▶ _Tareas_
1. Duplica todo el fragmento del texto sobre el acuerdo de paz para Gaza que va desde "El anuncio, realizado" hasta "en El Cairo.".
2. Responde a estas preguntas con datos del texto sobre el acuerdo de paz para Gaza.
(a) ¿A través de qué plataforma hizo Donald Trump el anuncio?
(b) ¿Qué países median en las negociaciones indirectas?
(c) ¿En qué plazo se compromete Hamás a liberar a los rehenes restantes?
3. Prolonga el texto sobre el acuerdo de paz para Gaza a partir de su última oración.

#### Texto del ejercicio ####

Washington (RRC): En un giro inesperado que podría marcar el fin de casi dos años de conflicto devastador, Israel y el grupo militante Hamás han acordado firmar la primera fase de un plan de paz propuesto por Estados Unidos para la Franja de Gaza.

El anuncio, realizado por el presidente Donald Trump a través de su plataforma Truth Social, incluye el inminente lanzamiento de todos los rehenes israelíes retenidos por Hamás y la retirada parcial de las tropas israelíes de la zona, en un esfuerzo por establecer un cese al fuego duradero.
El acuerdo representa un avance significativo en las negociaciones indirectas mediadas por Estados Unidos, Egipto, Qatar y Turquía, que se han intensificado en los últimos días en El Cairo.
Según el plan de 20 puntos presentado por Trump el pasado lunes junto al primer ministro israelí Benjamin Netanyahu, la fase inicial contempla un alto el fuego inmediato, el intercambio de prisioneros y una reconfiguración territorial limitada en Gaza.
Trump celebró el pacto como «los primeros pasos hacia una Paz Fuerte, Duradera y Eterna», enfatizando que «TODOS los Rehenes serán liberados muy pronto, e Israel retirará sus Tropas a una línea acordada».
Hamás se compromete a liberar a los aproximadamente 48 rehenes restantes (de los cuales se estima que unos 20 están vivos, más los restos de al menos 25 fallecidos) en un plazo de 72 horas. A cambio, Israel liberará a unos 250 prisioneros palestinos condenados a cadena perpetua y a 1.700 gazatíes detenidos durante el conflicto.

#### Extractos de datos ####

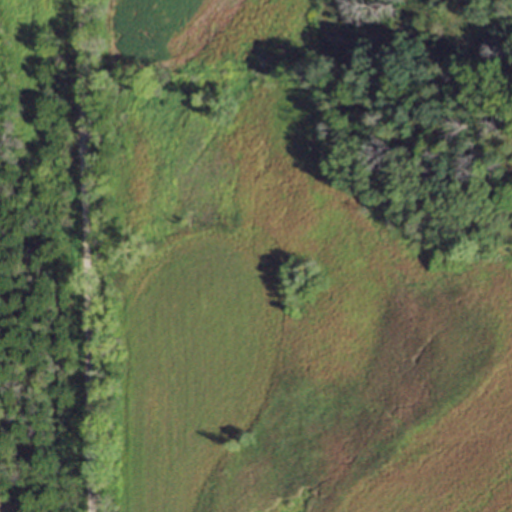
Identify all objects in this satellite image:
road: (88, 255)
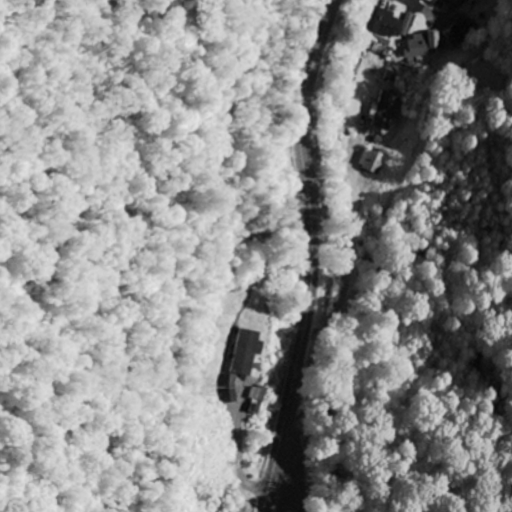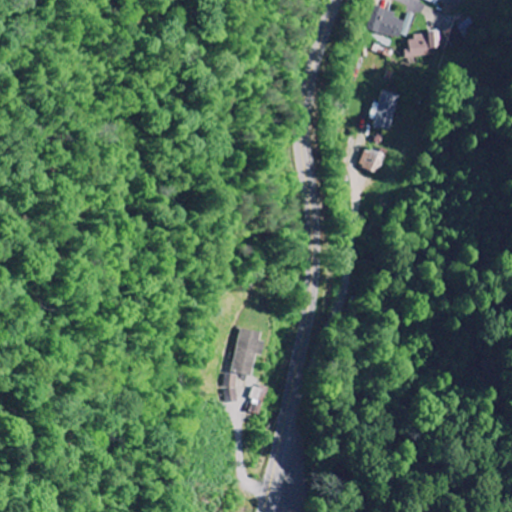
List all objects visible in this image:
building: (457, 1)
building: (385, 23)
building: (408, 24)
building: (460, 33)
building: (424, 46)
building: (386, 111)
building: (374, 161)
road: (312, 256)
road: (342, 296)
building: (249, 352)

####

▶ _Respuestas_
1.
El anuncio, realizado por el presidente Donald Trump a través de su plataforma Truth Social, incluye el inminente lanzamiento de todos los rehenes israelíes retenidos por Hamás y la retirada parcial de las tropas israelíes de la zona, en un esfuerzo por establecer un cese al fuego duradero.
El acuerdo representa un avance significativo en las negociaciones indirectas mediadas por Estados Unidos, Egipto, Qatar y Turquía, que se han intensificado en los últimos días en El Cairo.

2.
(a) A través de Truth Social.
(b) Estados Unidos, Egipto, Qatar y Turquía.
(c) En un plazo de 72 horas.

3.
Fuentes cercanas a las negociaciones indican que el intercambio podría comenzar tan pronto como el sábado, siempre que se cumplan las «condiciones de campo» para garantizar la seguridad.
Aunque la fase uno ofrece alivio inmediato, las fases subsiguientes –que incluyen un posible estado palestino y el exilio o neutralización de líderes de Hamás– enfrentan resistencias. Netanyahu ha reiterado su oposición a un estado palestino pleno, mientras Hamás exige un fin definitivo a la «guerra de exterminio».
Analistas advierten que facciones extremas en ambos bandos podrían sabotear el proceso, y la comunidad internacional urge a todas las partes a priorizar la implementación para evitar una escalada.
Este desarrollo, en el segundo aniversario del ataque inicial, evoca esperanzas de un «paz duradera en Medio Oriente», como lo describió Trump. Sin embargo, solo el tiempo dirá si este pacto frágil se consolida en un alto al fuego sostenible.